▸ Directions: Recast the records below as a numbered list with one line per entry, skipping blank lines and leaving out the pictures.

▸ Exercise data:
╔══

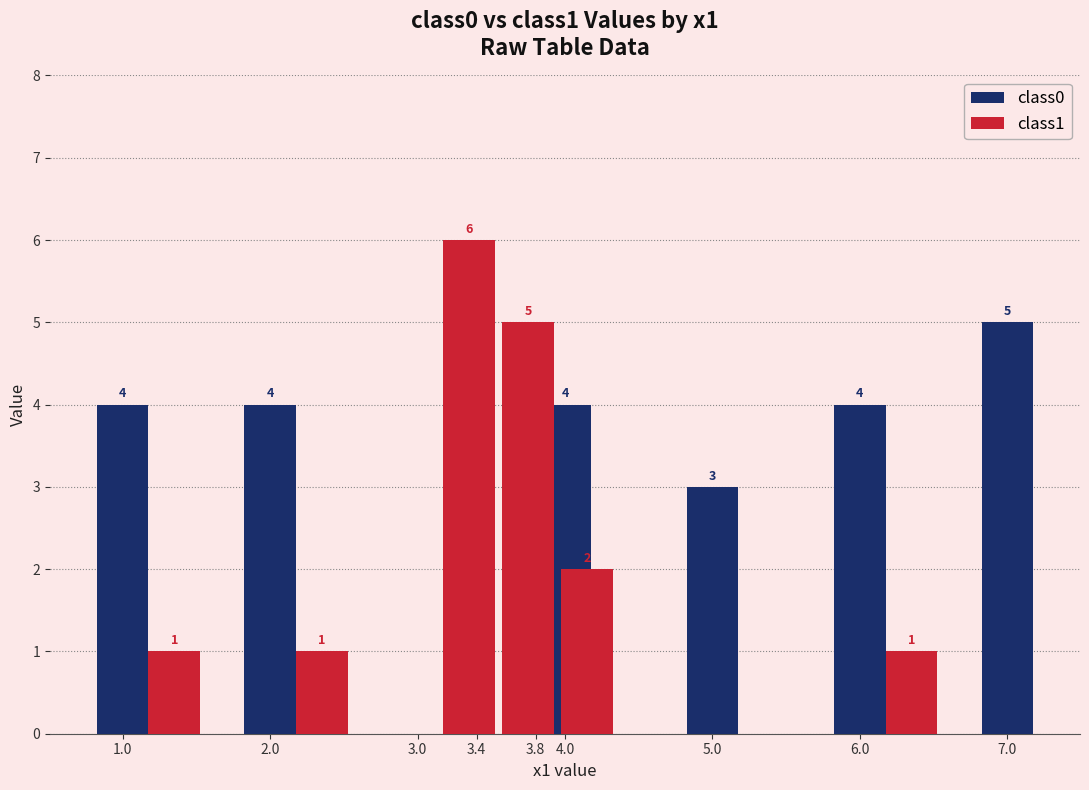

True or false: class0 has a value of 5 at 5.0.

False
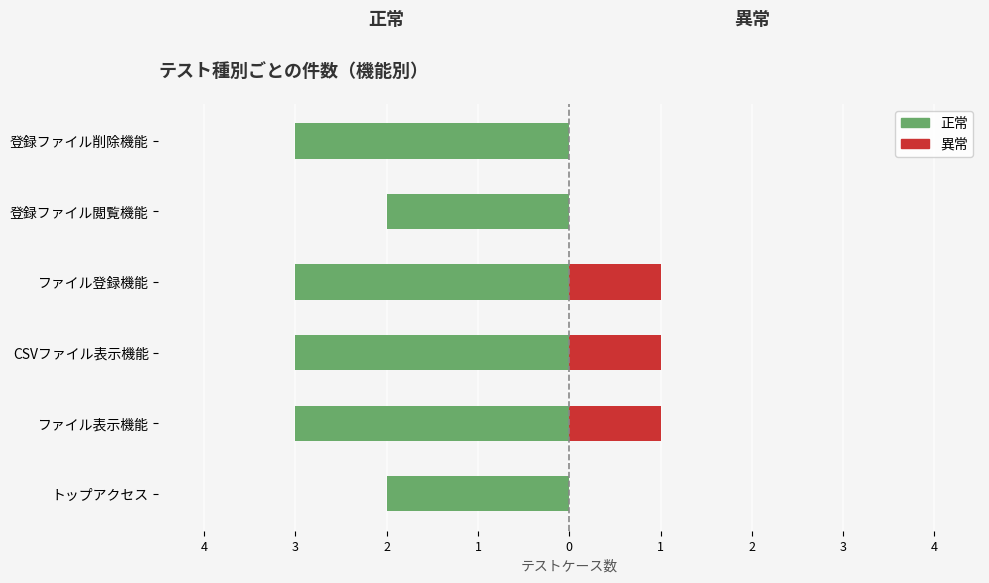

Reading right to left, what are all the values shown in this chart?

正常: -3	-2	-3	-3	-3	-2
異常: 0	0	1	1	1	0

╚══

▸ Response box:
1. True or false: class0 has a value of 5 at 5.0.
2. False
3. Reading right to left, what are all the values shown in this chart?
4. 正常: -3	-2	-3	-3	-3	-2
5. 異常: 0	0	1	1	1	0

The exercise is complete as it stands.